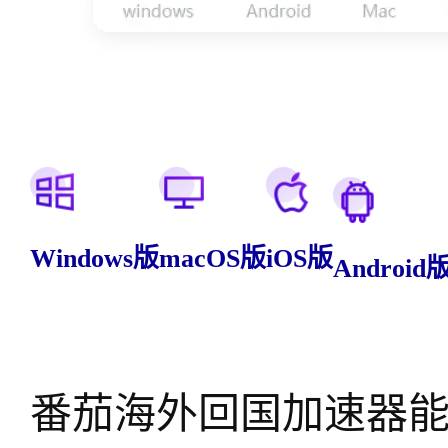
Windows版
macOS版
iOS版
Android
番茄海外回国加速器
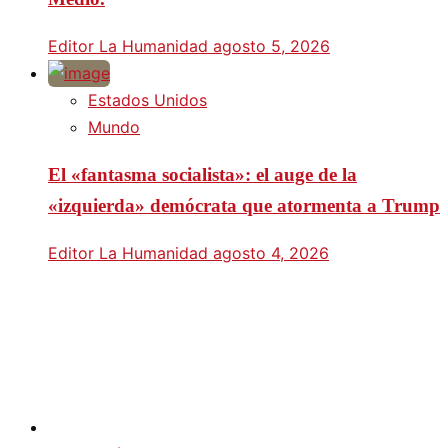
Editor La Humanidad
agosto 5, 2026
Estados Unidos
Mundo
El «fantasma socialista»: el auge de la
«izquierda» demócrata que atormenta a Trump
Editor La Humanidad
agosto 4, 2026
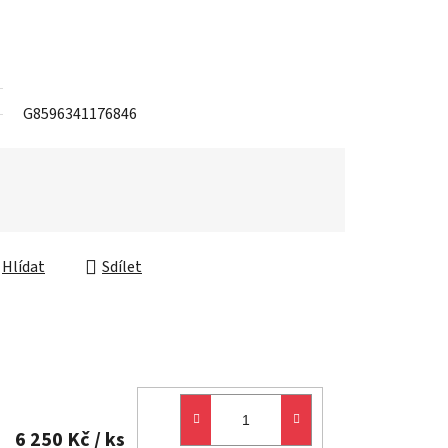
G8596341176846
Hlídat
Sdílet
6 250 Kč
/ ks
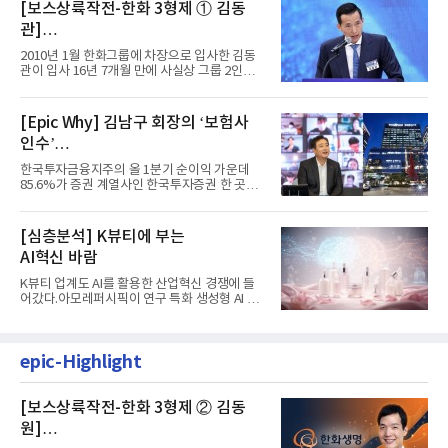
[보스상륙작전-한화 3형제 ① 김동
관]
입사 16년 만에 수석부회장 … 경영승
2010년 1월 한화그룹에 차장으로 입사한 김동
계 ‘초읽기’
관이 입사 16년 7개월 만에 사실상 그룹 2인자
자리에 올랐다. 8월 1일자...
[Epic Why] 김남구 회장의 ‘보험사
인수’
발걸음이 신중해진 배경은?
한국투자금융지주의 올 1분기 순이익 가운데
85.6%가 증권 계열사인 한국투자증권 한 곳에
서 나왔다. 김남구 한국투자...
[심층분석] K뷰티에 부는
AI혁신 바람
K뷰티 업계도 AI를 활용한 산업혁신 경쟁에 들
어갔다.아모레퍼시픽이 연구 특화 생성형 AI 플
랫폼 LEMON을 활용해 연구...
epic-Highlight
[보스상륙작전-한화 3형제 ② 김동
원]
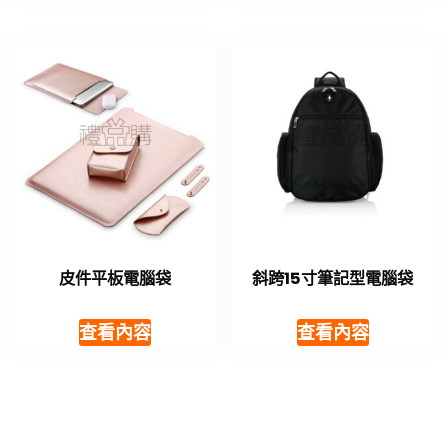
皮件平板電腦袋
斜跨15寸筆記型電腦袋
查看內容
查看內容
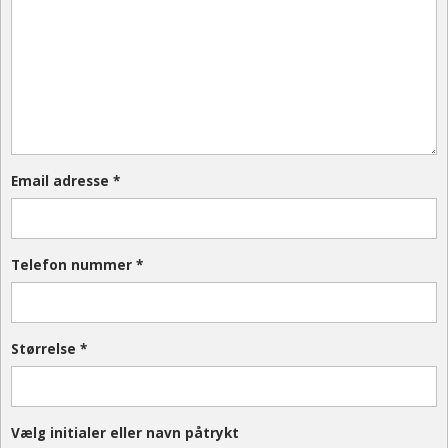
Email adresse
*
Telefon nummer
*
Størrelse
*
Vælg initialer eller navn påtrykt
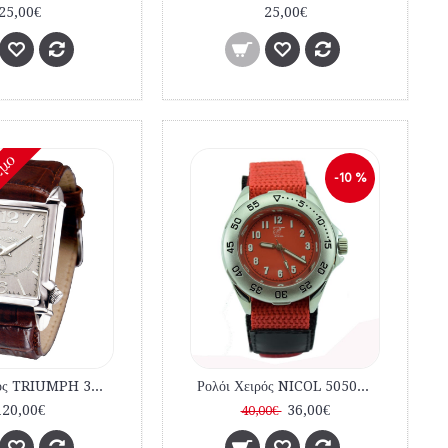
25,00€
25,00€
ιμο
-10 %
Ρολόι Χειρός TRIUMPH 3022-04 Brown Leather Strap
Ρολόι Χειρός NICOL 5050-1 Red Strap
120,00€
36,00€
40,00€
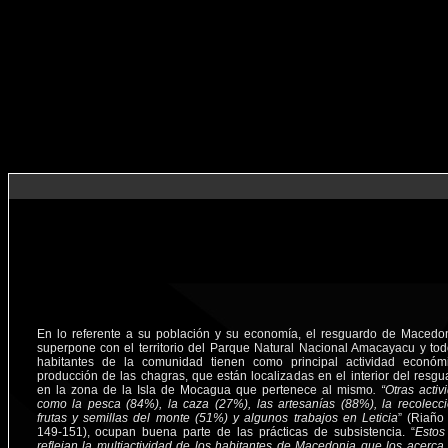
En lo referente a su población y su economía, el resguardo de Macedo
superpone con el territorio del Parque Natural Nacional Amacayacu y tod
habitantes de la comunidad tienen como principal actividad económ
producción de las chagras, que están localizadas en el interior del resgu
en la zona de la Isla de Mocagua que pertenece al mismo
. “Otras acti
como la pesca (84%), la caza (27%), las artesanías (88%), la recolecc
frutas y semillas del monte (51%) y algunos trabajos en Leticia
” (Riaño
149-151), ocupan buena parte de las prácticas de subsistencia. “
Estos
reflejan la multiactividad de los habitantes de Macedonia que los acerca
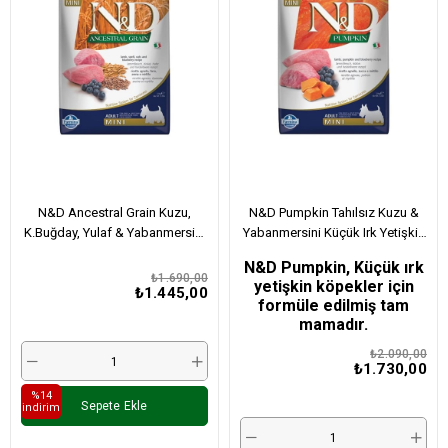
N&D Ancestral Grain Kuzu,
N&D Pumpkin Tahılsız Kuzu &
K.Buğday, Yulaf & Yabanmersini
Yabanmersini Küçük Irk Yetişkin
Küçük Irk Yetişkin Köpek
Köpek Maması 2,5 Kg
N&D Pumpkin, Küçük ırk
Maması 2,5 Kg
₺1.690,00
yetişkin köpekler için
₺1.445,00
formüle edilmiş tam
mamadır.
₺2.090,00
₺1.730,00
%14
Sepete Ekle
i̇ndirim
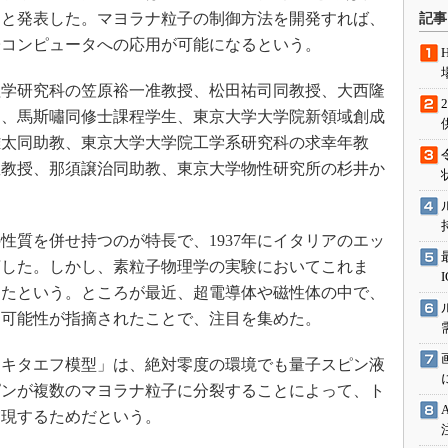
術を知る
たと発表した。マヨラナ粒子の制御方法を開発すれば、
記事
エンジニア”が仕掛けた社内
子コンピュータへの応用が可能になるという。
念の180日
ションは日本を救うのか
学研究科の笠原裕一准教授、松田祐司同教授、大西隆
）、馬斯嘯同修士課程学生、東京大学大学院新領域創成
IoT通信
雄太同助教、東京大学大学院工学系研究科の求幸年教
ナリスト「未来展望」
数教授、那須譲治同助教、東京大学物性研究所の杉井か
愛されないエンジニア」の
行動論
質を併せ持つのが特長で、1937年にイタリアのエッ
言した。しかし、素粒子物理学の実験においてこれま
ったという。ところが最近、超電導体や磁性体の中で、
る可能性が指摘されたことで、注目を集めた。
キタエフ模型」は、絶対零度の環境でも量子スピン液
ピンが複数のマヨラナ粒子に分裂することによって、ト
実現するためだという。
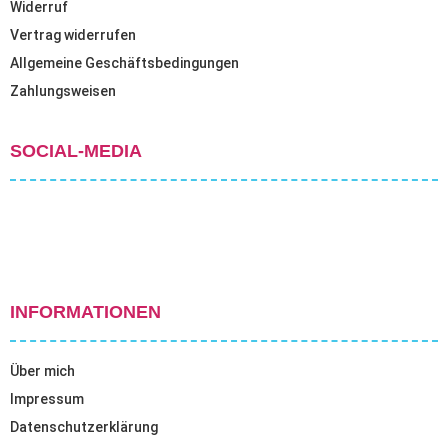
Widerruf
Vertrag widerrufen
Allgemeine Geschäftsbedingungen
Zahlungsweisen
SOCIAL-MEDIA
INFORMATIONEN
Über mich
Impressum
Datenschutzerklärung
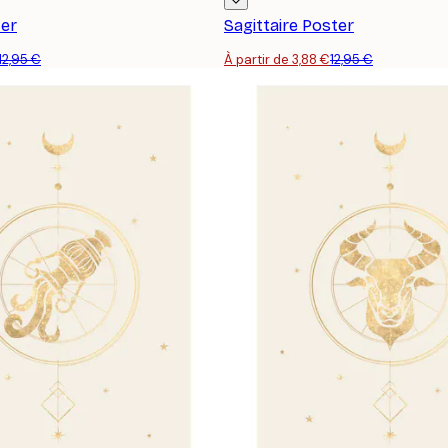
er
Sagittaire Poster
12,95 €
À partir de 3,88 €
12,95 €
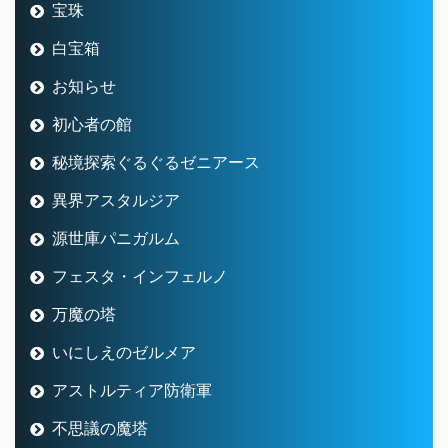
宝珠
白宝箱
お知らせ
初心者の館
秘境探索ぐるぐるゼニアース
異界アスタルジア
源世庫パニガルム
フェスタ・インフェルノ
万魔の塔
いにしえのゼルメア
アストルティア防衛軍
不思議の魔塔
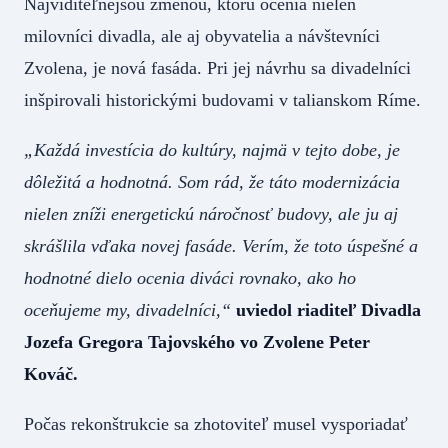
Najviditeľnejšou zmenou, ktorú ocenia nielen
milovníci divadla, ale aj obyvatelia a návštevníci
Zvolena, je nová fasáda. Pri jej návrhu sa divadelníci
inšpirovali historickými budovami v talianskom Ríme.
„Každá investícia do kultúry, najmä v tejto dobe, je
dôležitá a hodnotná. Som rád, že táto modernizácia
nielen zníži energetickú náročnosť budovy, ale ju aj
skrášlila vďaka novej fasáde. Verím, že toto úspešné a
hodnotné dielo ocenia diváci rovnako, ako ho
oceňujeme my, divadelníci,“
uviedol riaditeľ Divadla
Jozefa Gregora Tajovského vo Zvolene Peter
Kováč.
Počas rekonštrukcie sa zhotoviteľ musel vysporiadať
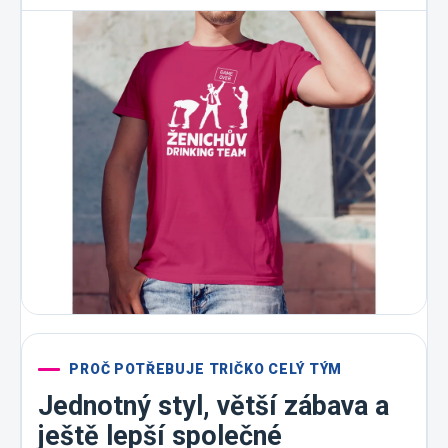
PROČ POTŘEBUJE TRIČKO CELÝ TÝM
Jednotný styl, větší zábava a
ještě lepší společné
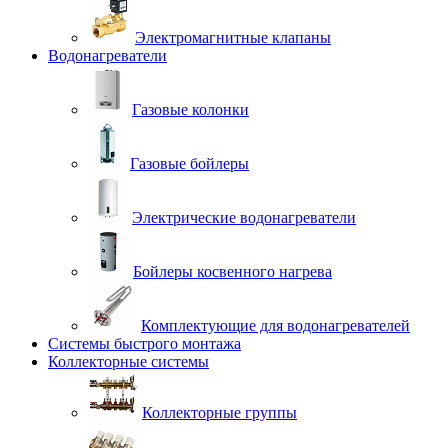
Электромагнитные клапаны
Водонагреватели
Газовые колонки
Газовые бойлеры
Электрические водонагреватели
Бойлеры косвенного нагрева
Комплектующие для водонагревателей
Системы быстрого монтажа
Коллекторные системы
Коллекторные группы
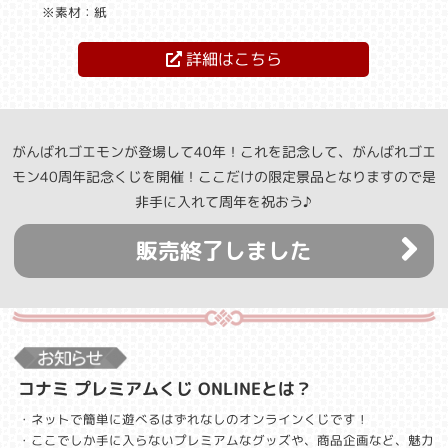
※素材：紙
詳細はこちら
がんばれゴエモンが登場して40年！これを記念して、がんばれゴエ
モン40周年記念くじを開催！ここだけの限定景品となりますので是
非手に入れて周年を祝おう♪
販売終了しました
コナミ プレミアムくじ ONLINEとは？
・ネットで簡単に遊べるはずれなしのオンラインくじです！
・ここでしか手に入らないプレミアムなグッズや、商品企画など、魅力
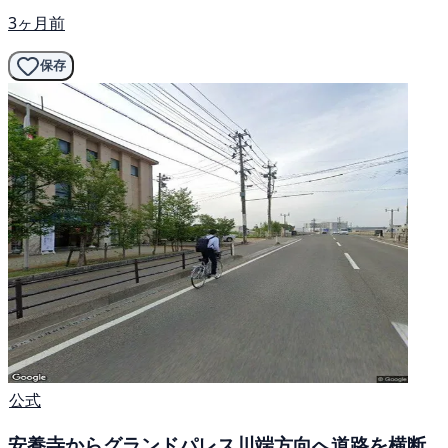
3ヶ月前
保存
公式
安養寺からグランドパレス川端方向へ道路を横断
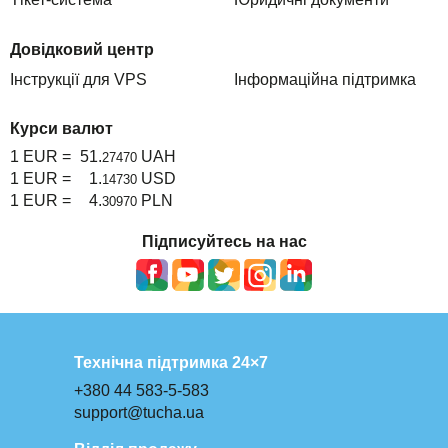
Довідковий центр
Інструкції для VPS
Інформаційна підтримка
Курси валют
1 EUR =
51.
UAH
27470
1 EUR =
1.
USD
14730
1 EUR =
4.
PLN
30970
Підписуйтесь на нас
Технічна підтримка 24×7
+380 44 583-5-583
support@tucha.ua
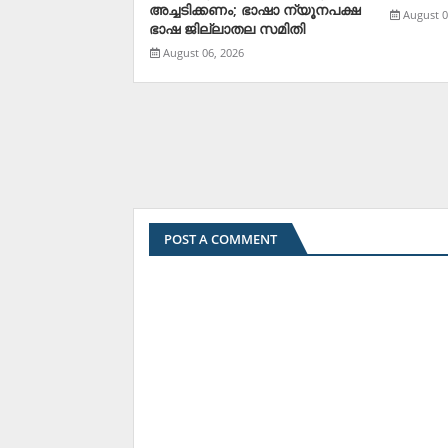
അച്ചടിക്കണം; ഭാഷാ ന്യൂനപക്ഷ
August 0
ഭാഷ ജില്ലാതല സമിതി
August 06, 2026
POST A COMMENT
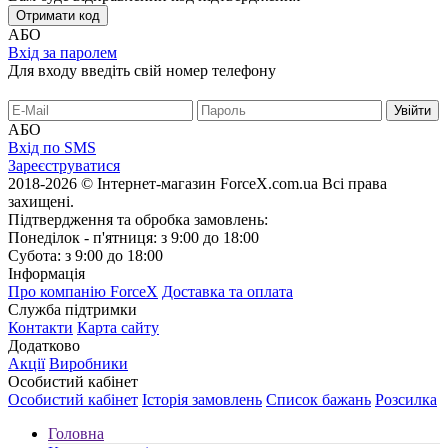
Отримати код
АБО
Вхід за паролем
Для входу введіть свій номер телефону
АБО
Вхід по SMS
Зареєструватися
2018-2026 © Інтернет-магазин ForceX.com.ua
Всі права
захищені.
Підтвердження та обробка замовлень:
Понеділок - п'ятниця: з 9:00 до 18:00
Субота: з 9:00 до 18:00
Інформація
Про компанію ForceX
Доставка та оплата
Служба підтримки
Контакти
Карта сайту
Додатково
Акції
Виробники
Особистий кабінет
Особистий кабінет
Історія замовлень
Список бажань
Розсилка
Головна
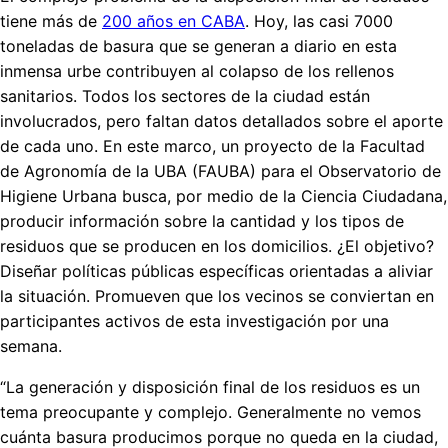
tiene más de
200 años en CABA
. Hoy, las casi 7000
toneladas de basura que se generan a diario en esta
inmensa urbe contribuyen al colapso de los rellenos
sanitarios. Todos los sectores de la ciudad están
involucrados, pero faltan datos detallados sobre el aporte
de cada uno. En este marco, un proyecto de la Facultad
de Agronomía de la UBA (FAUBA) para el Observatorio de
Higiene Urbana busca, por medio de la Ciencia Ciudadana,
producir información sobre la cantidad y los tipos de
residuos que se producen en los domicilios. ¿El objetivo?
Diseñar políticas públicas específicas orientadas a aliviar
la situación. Promueven que los vecinos se conviertan en
participantes activos de esta investigación por una
semana.
“La generación y disposición final de los residuos es un
tema preocupante y complejo. Generalmente no vemos
cuánta basura producimos porque no queda en la ciudad,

> **EXERCISE INSTRUCTIONS**
Gather each line from the rows above that contains the string "están", treating uppercase and lowercase as distinct, and copy every such line in full.

> **YOUR RESPONSE**
producción de las chagras, que están localizadas en el interior del resgu
sanitarios. Todos los sectores de la ciudad están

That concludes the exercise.